I've seen this long ago with password generators, and it's for the same reason: it's much easier to remember something that looks like a word. The one I remember from LambdaMOO also took care to avoid some of the obvious combinations that looked obscene, though it's impossible to get all of them. Imagine one of your users saying "process sukapenis is hung"? (huh huh..huh)
Instead of keeping a list of generated names I would append a unique number to the end of the generated word. Even a thread safe accumulator would guarentee uniqueness across the life time of the process.

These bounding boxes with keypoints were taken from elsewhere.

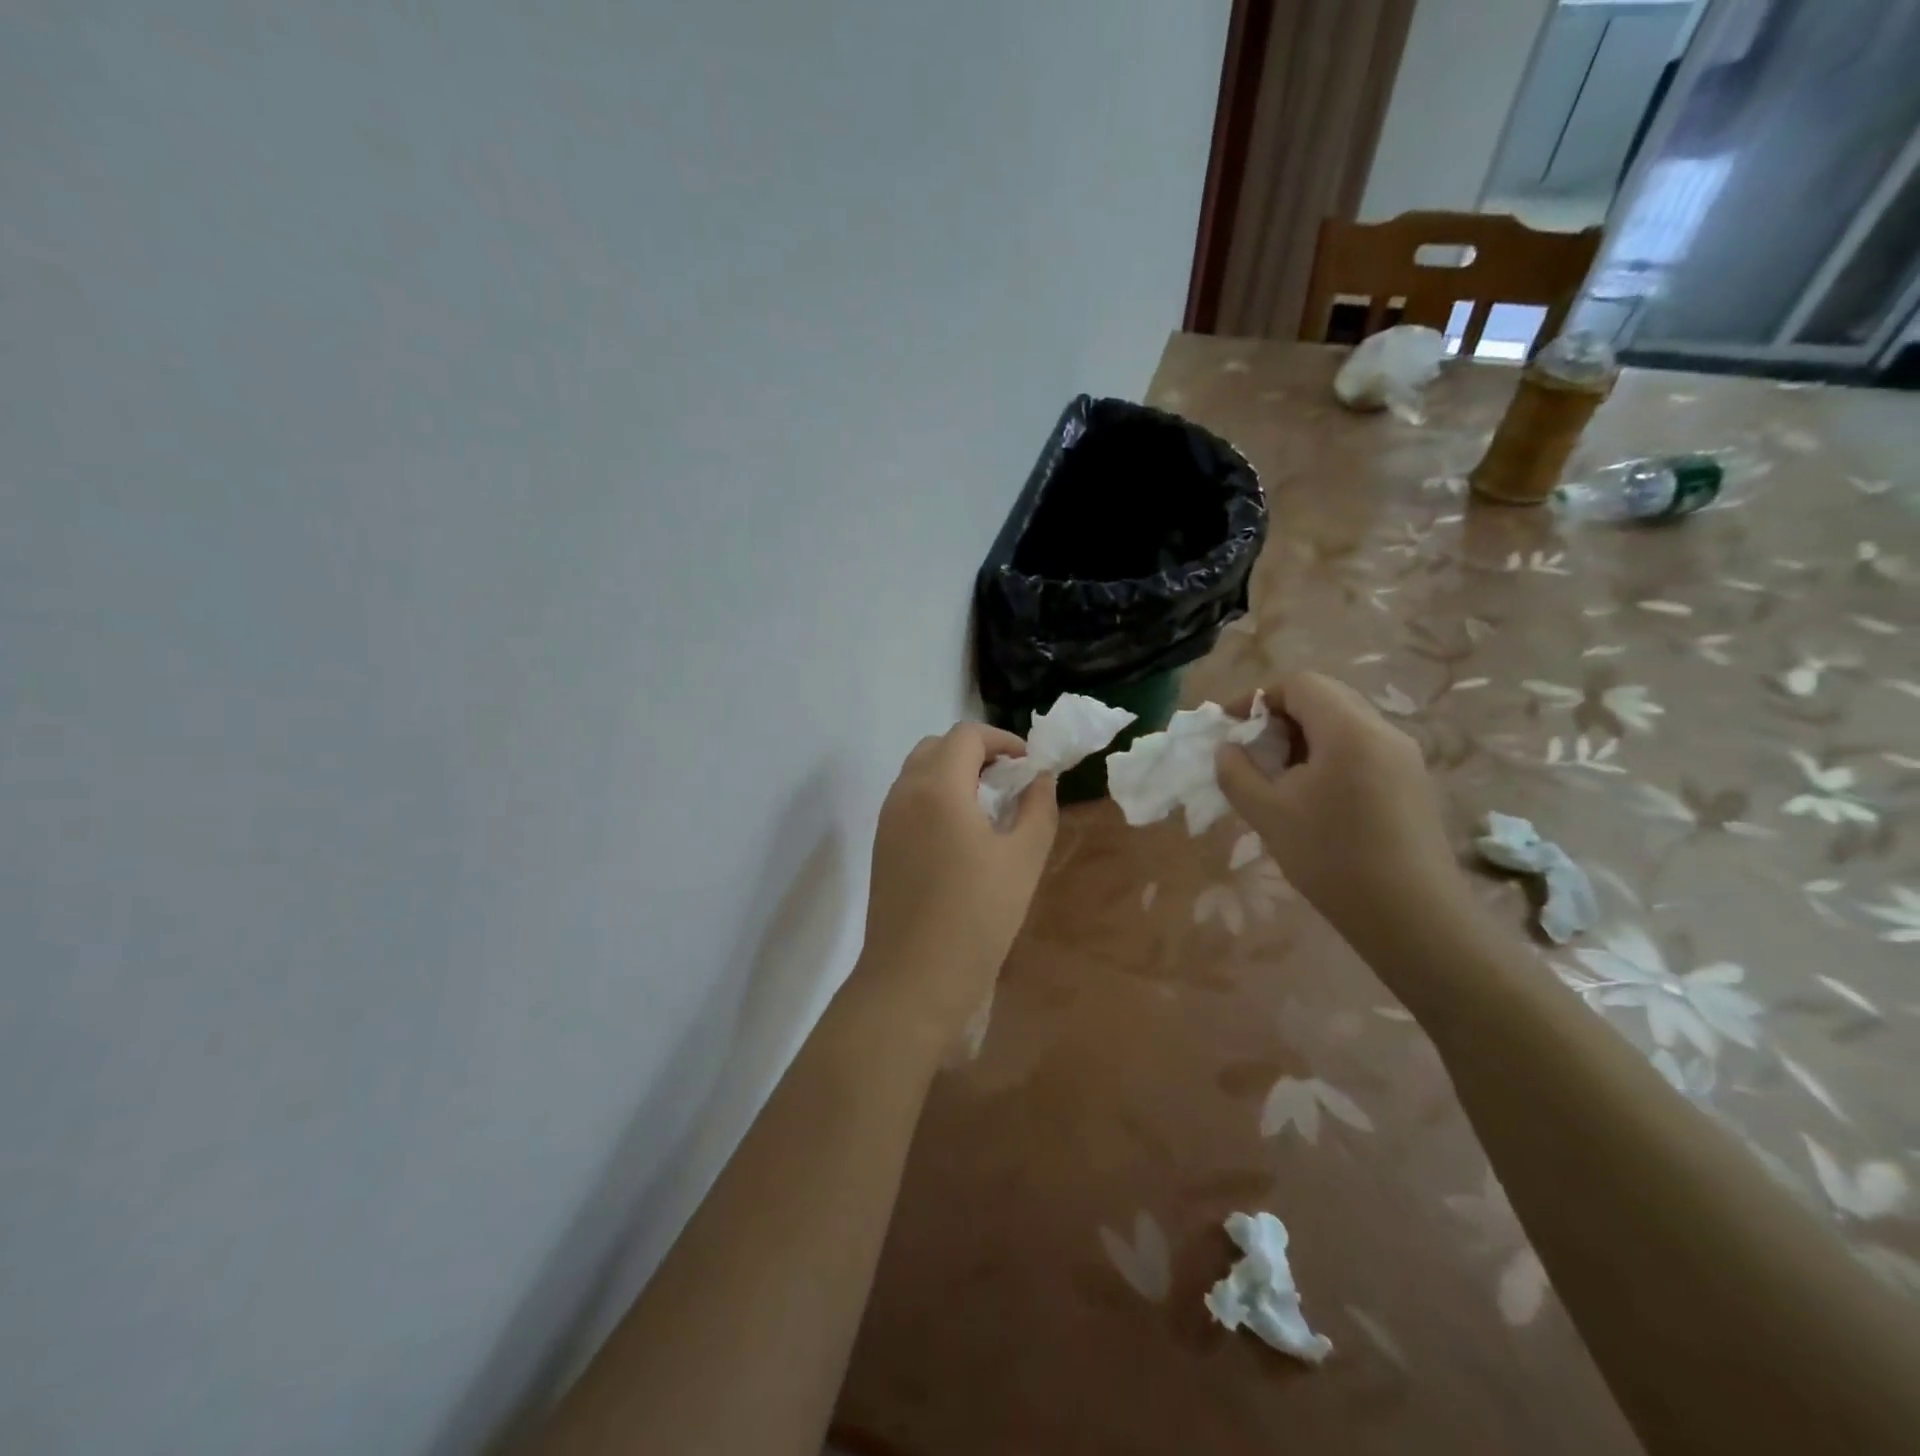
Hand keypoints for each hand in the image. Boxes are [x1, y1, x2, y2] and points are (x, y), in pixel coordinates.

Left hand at [851, 722, 1057, 1052]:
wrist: (915, 977)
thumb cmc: (977, 915)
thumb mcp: (1024, 858)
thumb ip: (1038, 807)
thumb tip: (1040, 779)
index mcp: (938, 786)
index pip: (967, 735)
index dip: (1003, 740)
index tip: (1029, 765)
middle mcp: (904, 793)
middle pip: (937, 747)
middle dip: (976, 752)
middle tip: (1008, 781)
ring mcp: (887, 820)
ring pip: (919, 773)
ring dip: (953, 774)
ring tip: (988, 807)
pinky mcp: (881, 846)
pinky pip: (908, 801)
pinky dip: (936, 797)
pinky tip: (961, 835)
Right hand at [1215, 673, 1462, 940]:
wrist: (1411, 917)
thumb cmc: (1332, 858)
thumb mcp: (1268, 814)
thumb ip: (1237, 773)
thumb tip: (1227, 749)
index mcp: (1349, 730)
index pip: (1300, 684)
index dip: (1258, 697)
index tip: (1231, 727)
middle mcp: (1383, 731)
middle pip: (1325, 698)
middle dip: (1280, 716)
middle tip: (1252, 752)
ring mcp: (1404, 757)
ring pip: (1344, 723)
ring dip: (1304, 737)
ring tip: (1278, 777)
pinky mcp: (1411, 782)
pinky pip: (1362, 748)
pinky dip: (1328, 755)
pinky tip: (1313, 797)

You can also precompute a list of character combinations:
alternating = [consonants, wovels]
And then use map:
"".join(map(choice, alternating))
Of course, with this method you can also build several variants of acceptable consonant-wovel combinations, such as vccvcvcc (abbarocks) or allow capital letters (at least for the first letter) and so on.
You can also add these in a list and then pick one randomly from those.
I would not use a list for storing the used IDs however. If the list is large and the search fails, that's a LIMIT * len(list) operations. A set would be more applicable. Or perhaps even a binary search tree =)
The unique version returns a non-unique id after LIMIT attempts; shouldn't it do something else? Returning a non-unique id may cause huge problems later.
Perhaps a better way would be to use the numbers from a PRNG and map those onto pronouncable words, discarding unpronouncable ones. That way, you know the period of the PRNG is large, that you're discarding only 66% of them, and you only have to remember the current seed to resume where you left off, not a list of all previously returned ones.
Cheers, Ralph.
Very nice even if one of my first generated values was diketude! Try explaining that one to the QA staff ;-)
You might want to check out Yould. Maybe a bit too overkill for given purposes, but I'm using it as a great way to automatically create strong easily memorizable passwords. Had to extend it with arbitrary length markov chains to support my own language - we routinely have three consonants in a row and the default chain length generated a lot of unpronouncable words with four or more consonants in a row.